Prerequisites (Must be complete BEFORE taking this course):
ACE 100 and ACE 261 or equivalents
Instructor Teaching the Course:
This course is taught by the instructor below. You may click on their name to learn more about them. Teaching schedules vary by semester. Please check the Course Explorer for the most up-to-date information about the sections they will teach.
Dr. Scott Irwin
Dr. Mindy Mallory
View the Course Explorer:
See when the course is offered as well as section details here: https://courses.illinois.edu/schedule/terms/ACE/427
Spring 2019 Restrictions
Additional Course Information
Read more about what Dr. Mallory has to say about ACE 427!
Is this class discussion-based or lecture-based? How would you describe your teaching style?
This course is a split between traditional lecture-style classes and lab work. So much of commodity price analysis is getting to know the data put out by the USDA to monitor grain stocks, animal numbers, and how the crop is progressing. In the labs we go out and get the actual data and learn how to interpret what is going on in the market by doing spreadsheet based analysis of that data. So we go through detailed exercises in a lab setting, and these exercises usually are what gets turned in for homework.
How are students evaluated (e.g. multiple choice or essay tests, papers, etc.)?
Students are evaluated based on three midterm tests, approximately 6 homework assignments, and a final project (paper) where they prepare an outlook report for one of the commodities covered in the class.
What careers does this course help prepare students to pursue?

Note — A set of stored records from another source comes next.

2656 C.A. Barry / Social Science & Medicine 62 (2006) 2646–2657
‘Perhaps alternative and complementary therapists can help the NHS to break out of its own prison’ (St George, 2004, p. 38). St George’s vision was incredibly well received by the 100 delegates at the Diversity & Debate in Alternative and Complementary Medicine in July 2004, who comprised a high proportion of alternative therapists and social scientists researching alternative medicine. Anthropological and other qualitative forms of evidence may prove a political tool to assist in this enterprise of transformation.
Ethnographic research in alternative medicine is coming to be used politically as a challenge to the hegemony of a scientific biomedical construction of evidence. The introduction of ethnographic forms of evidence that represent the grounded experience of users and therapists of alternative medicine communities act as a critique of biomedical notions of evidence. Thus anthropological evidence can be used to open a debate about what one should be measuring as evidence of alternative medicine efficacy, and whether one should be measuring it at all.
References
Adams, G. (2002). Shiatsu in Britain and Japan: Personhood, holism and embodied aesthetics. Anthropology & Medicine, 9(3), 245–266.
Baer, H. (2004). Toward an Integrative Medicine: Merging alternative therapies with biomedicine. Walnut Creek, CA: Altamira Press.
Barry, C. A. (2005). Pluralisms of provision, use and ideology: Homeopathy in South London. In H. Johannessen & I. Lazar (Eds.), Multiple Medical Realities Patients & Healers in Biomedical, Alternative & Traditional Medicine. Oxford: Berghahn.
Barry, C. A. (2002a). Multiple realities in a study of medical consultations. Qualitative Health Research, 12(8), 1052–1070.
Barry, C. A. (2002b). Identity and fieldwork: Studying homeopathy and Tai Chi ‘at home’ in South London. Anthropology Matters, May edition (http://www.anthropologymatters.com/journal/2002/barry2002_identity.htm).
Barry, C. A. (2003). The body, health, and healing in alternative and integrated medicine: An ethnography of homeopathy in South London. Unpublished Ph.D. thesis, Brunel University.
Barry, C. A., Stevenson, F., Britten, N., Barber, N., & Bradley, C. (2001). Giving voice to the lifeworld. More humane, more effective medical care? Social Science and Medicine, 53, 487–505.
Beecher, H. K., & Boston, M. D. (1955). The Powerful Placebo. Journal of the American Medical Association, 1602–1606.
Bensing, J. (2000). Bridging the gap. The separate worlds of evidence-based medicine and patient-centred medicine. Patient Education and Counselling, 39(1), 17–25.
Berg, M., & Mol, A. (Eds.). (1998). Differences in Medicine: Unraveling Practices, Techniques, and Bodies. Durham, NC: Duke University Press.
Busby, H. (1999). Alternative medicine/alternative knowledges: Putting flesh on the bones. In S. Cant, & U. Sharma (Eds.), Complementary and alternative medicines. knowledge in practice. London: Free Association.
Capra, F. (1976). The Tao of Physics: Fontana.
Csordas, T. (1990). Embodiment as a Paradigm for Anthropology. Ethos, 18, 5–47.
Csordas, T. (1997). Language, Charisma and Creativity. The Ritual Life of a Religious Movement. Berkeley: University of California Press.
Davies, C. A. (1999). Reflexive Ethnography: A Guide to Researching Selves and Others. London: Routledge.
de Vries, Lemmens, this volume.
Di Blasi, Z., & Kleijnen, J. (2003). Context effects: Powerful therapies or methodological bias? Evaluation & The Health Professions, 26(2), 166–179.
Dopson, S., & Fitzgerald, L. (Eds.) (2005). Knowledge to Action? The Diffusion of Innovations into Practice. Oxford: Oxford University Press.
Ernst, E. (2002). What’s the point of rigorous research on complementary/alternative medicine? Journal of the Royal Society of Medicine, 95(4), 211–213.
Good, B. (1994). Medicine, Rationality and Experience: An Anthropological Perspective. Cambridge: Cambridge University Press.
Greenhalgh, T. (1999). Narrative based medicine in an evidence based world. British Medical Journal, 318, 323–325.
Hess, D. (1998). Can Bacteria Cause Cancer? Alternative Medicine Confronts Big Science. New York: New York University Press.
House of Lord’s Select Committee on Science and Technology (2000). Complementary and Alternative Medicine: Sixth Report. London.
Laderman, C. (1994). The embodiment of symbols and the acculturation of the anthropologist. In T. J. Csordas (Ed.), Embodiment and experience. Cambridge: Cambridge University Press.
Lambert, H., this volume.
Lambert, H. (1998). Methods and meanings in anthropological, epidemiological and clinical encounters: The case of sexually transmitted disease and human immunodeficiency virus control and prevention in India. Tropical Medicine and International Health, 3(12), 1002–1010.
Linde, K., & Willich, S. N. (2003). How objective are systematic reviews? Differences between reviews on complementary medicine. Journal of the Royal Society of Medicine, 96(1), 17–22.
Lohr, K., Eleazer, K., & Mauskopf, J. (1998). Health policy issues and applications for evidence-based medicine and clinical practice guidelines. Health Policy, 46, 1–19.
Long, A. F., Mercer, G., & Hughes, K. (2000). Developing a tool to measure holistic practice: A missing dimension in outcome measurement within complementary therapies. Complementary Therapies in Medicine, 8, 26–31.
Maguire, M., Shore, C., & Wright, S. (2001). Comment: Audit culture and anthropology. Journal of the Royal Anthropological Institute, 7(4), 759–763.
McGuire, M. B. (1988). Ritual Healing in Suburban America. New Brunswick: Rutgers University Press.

Grain merchandizer, risk manager or trader at grain-handling companies, agricultural journalist. Any career requiring you to use a spreadsheet!
What courses can students take to prepare for this material?
ACE 428, futures and options, is a great companion class to 427, but students can take 427 or 428 first. We really try to lay a good foundation in the first class session or two, so even though juniors and seniors usually take the class, it is accessible to underclassmen as well.
In what ways does this course prepare students to move through the program and/or into the work force?
Students usually take this course during the end of their college career during the time when they are either looking for internships or full-time employment at large agribusiness companies. In 427 students really learn how to talk about commodity markets like the professionals do. We also build on students technical skills so they are prepared to use spreadsheets to solve problems and make decisions in realistic settings.
What is your background in Agricultural and Consumer Economics?
My academic research focuses heavily into commodity markets, particularly the futures and options markets. I study efficiency measures, and how liquidity and price discovery happen at a really granular level. Other work studies efficient design in environmental and natural resource economics.
What is your attendance policy?
Attendance is not required. However as with most courses, it is hard to be successful without putting in the required effort!